Previous NewsBusters posts (this one, for example) have dealt with the racial elements of Bryant Gumbel's Tagliabue/Upshaw/leash remark, but what about its substance? Is it true, as Gumbel contends, that NFL players have been shortchanged by weak union leadership? Two prominent columnists -- one white, one black, and, incidentally, both politically liberal -- aren't buying it.
Gregg Easterbrook, in this week's Tuesday Morning Quarterback column on ESPN.com, wrote:
As to the substance of Gumbel's claim, he's way off...Baseball long-term has had the most confrontational labor relations of the major sports, so let's compare MLB player pay with NFL player pay since the onset of the NFL salary cap in 1994. Adjusting for inflation, the average pro baseball player's pay has risen 71 percent since 1994, while the average pro football player's pay has risen 132 percent. NFL player pay increases have dwarfed all other team sports, which hardly sounds like the union is on a leash...
A running question about labor unions is whether they should make a theatrical show of confronting owners, or quietly work for the best possible deal for members. Manhattan media types tend to like theatrical confrontation, because it provides good broadcasting material. Quietly obtaining the best possible deal is what is in the members' interest, and at this the NFL Players Association excels.

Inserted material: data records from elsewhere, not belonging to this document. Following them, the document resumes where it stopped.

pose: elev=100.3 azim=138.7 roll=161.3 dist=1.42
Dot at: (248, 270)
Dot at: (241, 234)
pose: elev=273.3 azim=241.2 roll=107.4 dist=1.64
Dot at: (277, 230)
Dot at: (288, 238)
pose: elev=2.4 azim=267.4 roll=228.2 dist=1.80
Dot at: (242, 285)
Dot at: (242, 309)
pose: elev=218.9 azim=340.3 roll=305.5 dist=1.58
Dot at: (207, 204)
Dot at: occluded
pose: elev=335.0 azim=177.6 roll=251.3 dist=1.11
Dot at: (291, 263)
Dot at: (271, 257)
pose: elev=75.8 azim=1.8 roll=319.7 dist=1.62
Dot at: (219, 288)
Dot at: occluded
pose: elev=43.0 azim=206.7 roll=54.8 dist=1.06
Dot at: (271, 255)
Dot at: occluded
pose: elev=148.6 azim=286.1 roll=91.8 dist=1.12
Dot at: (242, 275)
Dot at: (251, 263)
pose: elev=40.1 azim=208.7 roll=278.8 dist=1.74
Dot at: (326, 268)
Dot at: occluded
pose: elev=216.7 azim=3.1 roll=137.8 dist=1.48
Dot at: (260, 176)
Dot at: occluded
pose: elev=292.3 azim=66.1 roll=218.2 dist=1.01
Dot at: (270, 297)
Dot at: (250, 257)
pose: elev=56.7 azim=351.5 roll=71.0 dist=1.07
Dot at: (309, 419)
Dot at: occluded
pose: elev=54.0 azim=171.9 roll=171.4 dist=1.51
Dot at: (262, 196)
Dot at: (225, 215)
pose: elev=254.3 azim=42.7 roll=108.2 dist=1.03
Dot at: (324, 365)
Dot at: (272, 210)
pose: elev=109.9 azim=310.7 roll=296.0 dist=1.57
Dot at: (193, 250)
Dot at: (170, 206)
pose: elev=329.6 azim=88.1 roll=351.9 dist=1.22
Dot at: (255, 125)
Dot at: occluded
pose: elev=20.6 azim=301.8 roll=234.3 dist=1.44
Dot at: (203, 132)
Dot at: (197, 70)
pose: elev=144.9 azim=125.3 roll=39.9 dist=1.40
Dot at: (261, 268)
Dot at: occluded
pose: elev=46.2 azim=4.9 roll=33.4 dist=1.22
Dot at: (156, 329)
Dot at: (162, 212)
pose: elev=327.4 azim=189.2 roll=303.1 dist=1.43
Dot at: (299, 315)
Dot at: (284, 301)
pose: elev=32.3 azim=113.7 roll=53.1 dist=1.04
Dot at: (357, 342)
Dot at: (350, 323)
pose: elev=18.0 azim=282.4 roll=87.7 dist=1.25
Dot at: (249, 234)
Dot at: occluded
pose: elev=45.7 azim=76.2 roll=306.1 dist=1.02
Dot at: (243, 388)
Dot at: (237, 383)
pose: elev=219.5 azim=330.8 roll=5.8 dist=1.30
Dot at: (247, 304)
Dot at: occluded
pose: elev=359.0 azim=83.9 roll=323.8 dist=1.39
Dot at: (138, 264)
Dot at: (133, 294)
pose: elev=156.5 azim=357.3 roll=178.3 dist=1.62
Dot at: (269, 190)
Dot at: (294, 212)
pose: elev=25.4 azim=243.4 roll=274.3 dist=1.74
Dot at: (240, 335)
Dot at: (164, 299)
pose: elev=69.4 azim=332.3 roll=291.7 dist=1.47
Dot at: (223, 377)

And, in Thursday's Washington Post, Michael Wilbon, of Pardon the Interruption fame, weighed in:
[P]ro football, regardless of who leads the union, has never had and will never have the leverage that pro basketball players and baseball players have in collective bargaining negotiations. The NBA sells stars, plain and simple, and stars are paid lavishly. MLB does so to a lesser extent, but the baseball player as an iconic figure has been an American cultural phenomenon for more than a century.
Pro football, on the other hand, sells the jersey and hardly anything else. Right now, if [Redskins receiver] Santana Moss walked down Connecticut Avenue in a pair of khakis and a polo shirt, 95 percent of Washingtonians would have no idea who he is. His face is obscured by a helmet, his body by pads. Partly it's a numbers game; basketball has 12 players on a team; football has 53.
Other than four or five players per team, pro football players are unidentifiable out of uniform. In 1987, owners realized that the players as individuals don't much matter to the football consumer and staged replacement games that brought some of the biggest stars, such as Lawrence Taylor, across the union picket lines.
Upshaw didn't cross that line. Players did -- union members. And they did it because many realized it doesn't matter to patrons who is inside the jersey. They'll go to the games regardless. People packed RFK Stadium for that last replacement game and the owners won that labor fight in a beat-down. Nobody's going to see a Wizards team of replacements. But if there were an NFL work stoppage tomorrow morning, the owners would put replacement players on the field to open the season and most stadiums would be packed. The owners know it and Upshaw knows it. So he proceeds wisely, in a way that makes sense for his constituents.